Thanks to this solution, a water heater with a “dry” heater received the following advantages:

  1. Safety. A boiler with a conventional heater in the event of a “breakdown” or short circuit could produce an electric shock when a person’s skin comes into contact with water.
  2. No need for protection against electrochemical corrosion. Since a “dry” heater does not come into contact with water, it does not need to be protected with a magnesium anode. Accordingly, the need to periodically open the water heater and check the condition of the anode has disappeared.

“Dry” heating is an expensive technology and is not used in budget models.

As a rule, when purchasing a water heater with a “dry” heater, the buyer receives a device with “advanced” automation and reliable components made from expensive materials.

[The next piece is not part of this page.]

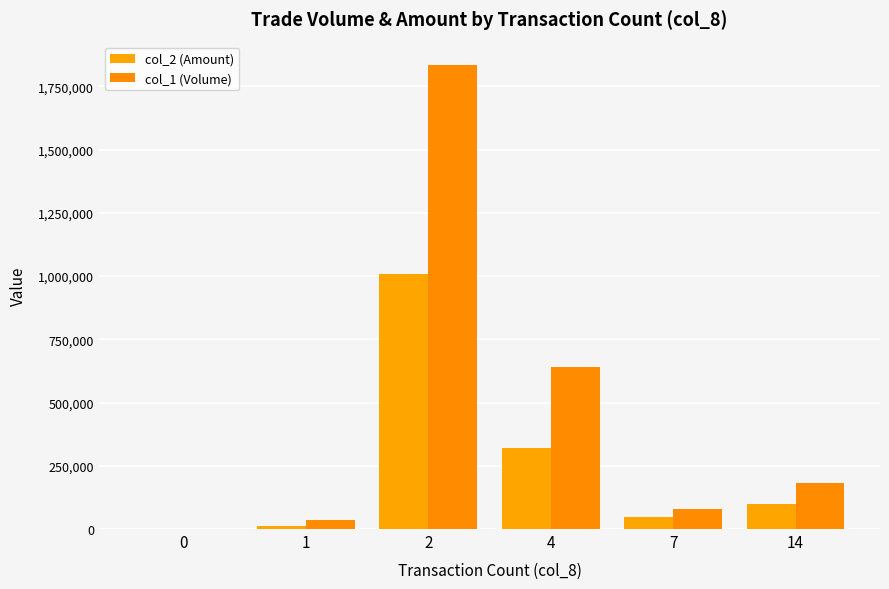

What is the difference between the maximum and minimum values in the col_2 (Amount) series?

1007690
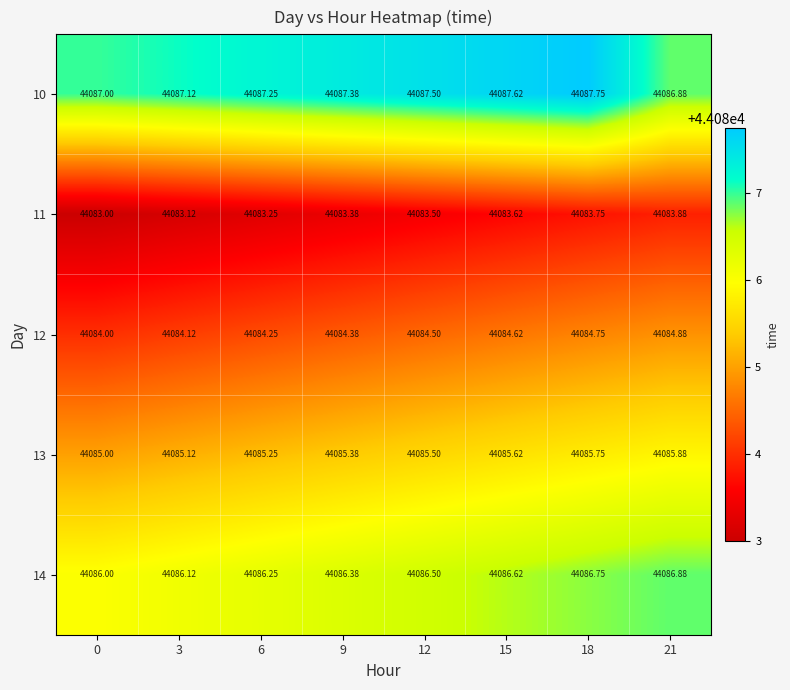

Rank the series by their maximum value, from lowest to highest.

11, 12, 13, 14, 10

How to change the heating device?

We found the heating element and made sure that it should be replaced. First, disconnect all wires. To avoid confusion in the future, it is recommended to first record the order of their connection with a camera.

To remove the heating element, you need to unscrew the nut located in the middle part of the device. Now you need to pry the heater with a screwdriver and carefully remove it, rocking it in different directions. It is now recommended to immediately remove scale from other elements surrounding the water heater. The new heating element is carefully installed on special mounts. If you make a mistake, it will touch the tank during operation. All that remains is to connect the wires and assemble the machine to run it for testing.